Only an exact repetition of the lines from the one that holds "- チーム・文化・価値観・働" to the end of the records is wanted.

Records provided -
- Opening Delimiter -

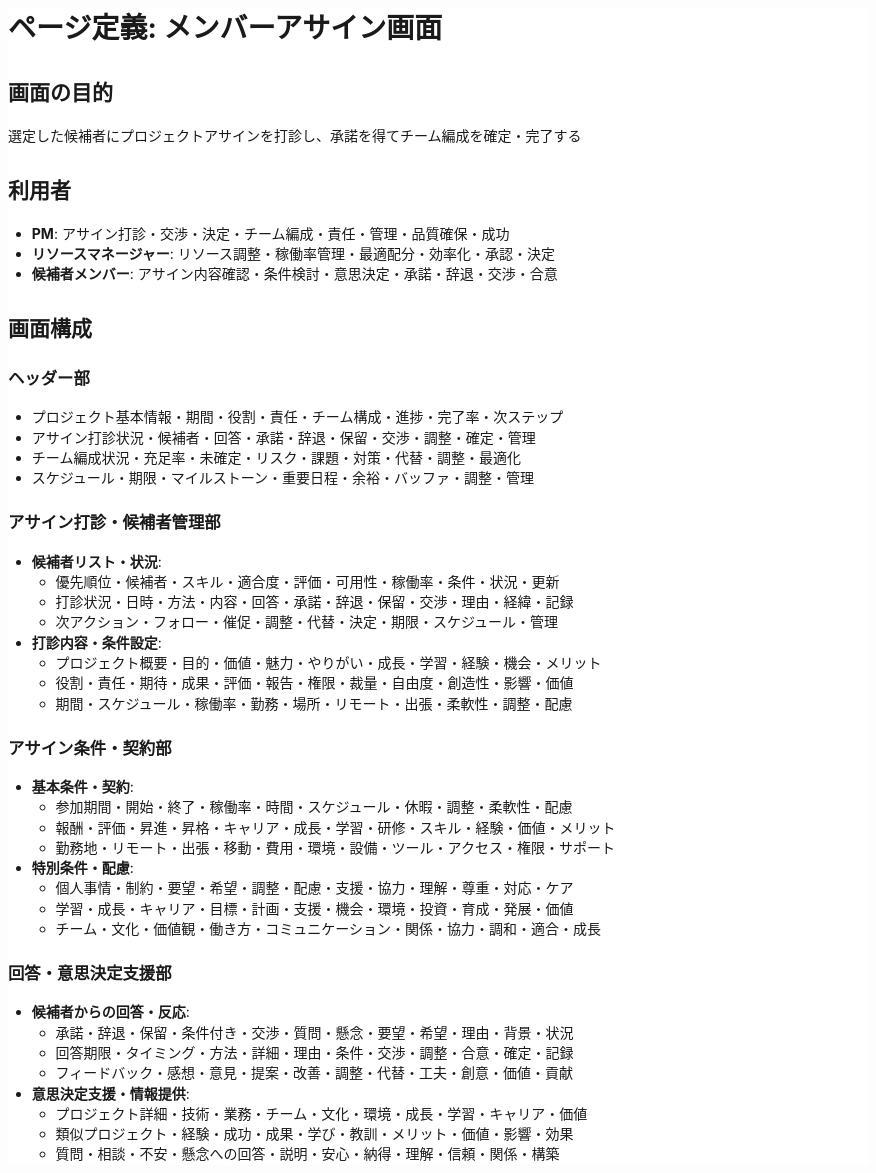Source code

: # ページ定義: メンバーアサイン画面

## 画面の目的
選定した候補者にプロジェクトアサインを打診し、承諾を得てチーム編成を確定・完了する

## 利用者
- **PM**: アサイン打診・交渉・決定・チーム編成・責任・管理・品質確保・成功
- **リソースマネージャー**: リソース調整・稼働率管理・最適配分・効率化・承認・決定
- **候補者メンバー**: アサイン内容確認・条件検討・意思決定・承諾・辞退・交渉・合意

## 画面構成

### ヘッダー部
- プロジェクト基本情報・期間・役割・責任・チーム構成・進捗・完了率・次ステップ
- アサイン打診状況・候補者・回答・承諾・辞退・保留・交渉・調整・確定・管理
- チーム編成状況・充足率・未確定・リスク・課題・対策・代替・調整・最適化
- スケジュール・期限・マイルストーン・重要日程・余裕・バッファ・調整・管理

### アサイン打診・候補者管理部
- **候補者リスト・状況**:
  - 優先順位・候補者・スキル・適合度・評価・可用性・稼働率・条件・状況・更新
  - 打診状況・日時・方法・内容・回答・承諾・辞退・保留・交渉・理由・経緯・記録
  - 次アクション・フォロー・催促・調整・代替・決定・期限・スケジュール・管理
- **打診内容・条件設定**:
  - プロジェクト概要・目的・価値・魅力・やりがい・成長・学習・経験・機会・メリット
  - 役割・責任・期待・成果・評価・報告・権限・裁量・自由度・創造性・影響・価値
  - 期間・スケジュール・稼働率・勤務・場所・リモート・出張・柔軟性・調整・配慮

### アサイン条件・契約部
- **基本条件・契約**:
  - 参加期間・開始・終了・稼働率・時間・スケジュール・休暇・調整・柔軟性・配慮
  - 報酬・評価・昇進・昇格・キャリア・成長・学習・研修・スキル・経験・価値・メリット
  - 勤務地・リモート・出張・移動・費用・環境・設備・ツール・アクセス・権限・サポート
- **特別条件・配慮**:
  - 個人事情・制約・要望・希望・調整・配慮・支援・協力・理解・尊重・対応・ケア
  - 学習・成長・キャリア・目標・計画・支援・機会・環境・投資・育成・発展・価値
  - チーム・文化・価値観・働き方・コミュニケーション・関係・協力・調和・適合・成長

### 回答・意思決定支援部
- **候補者からの回答・反応**:
  - 承諾・辞退・保留・条件付き・交渉・質問・懸念・要望・希望・理由・背景・状況
  - 回答期限・タイミング・方法・詳細・理由・条件・交渉・調整・合意・確定・記録
  - フィードバック・感想・意見・提案・改善・調整・代替・工夫・創意・価値・貢献
- **意思決定支援・情報提供**:
  - プロジェクト詳細・技術・業務・チーム・文化・環境・成長・学習・キャリア・価値
  - 類似プロジェクト・経験・成功・成果・学び・教訓・メリット・価値・影響・効果
  - 質問・相談・不安・懸念への回答・説明・安心・納得・理解・信頼・関係・構築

- Closing Delimiter -

Final answer -
  - チーム・文化・価値観・働き方・コミュニケーション・関係・協力・調和・適合・成長

### 回答・意思決定支援部
- **候補者からの回答・反応**:
  - 承諾・辞退・保留・条件付き・交渉・質問・懸念・要望・希望・理由・背景・状況
  - 回答期限・タイミング・方法・詳細・理由・条件・交渉・調整・合意・確定・記録
  - フィードバック・感想・意見・提案・改善・調整・代替・工夫・創意・価値・貢献
- **意思決定支援・情報提供**:
  - プロジェクト詳細・技術・業務・チーム・文化・環境・成長・学習・キャリア・価値
  - 類似プロジェクト・経験・成功・成果・学び・教訓・メリット・価値・影響・効果
  - 質問・相談・不安・懸念への回答・説明・安心・納得・理解・信頼・関係・構築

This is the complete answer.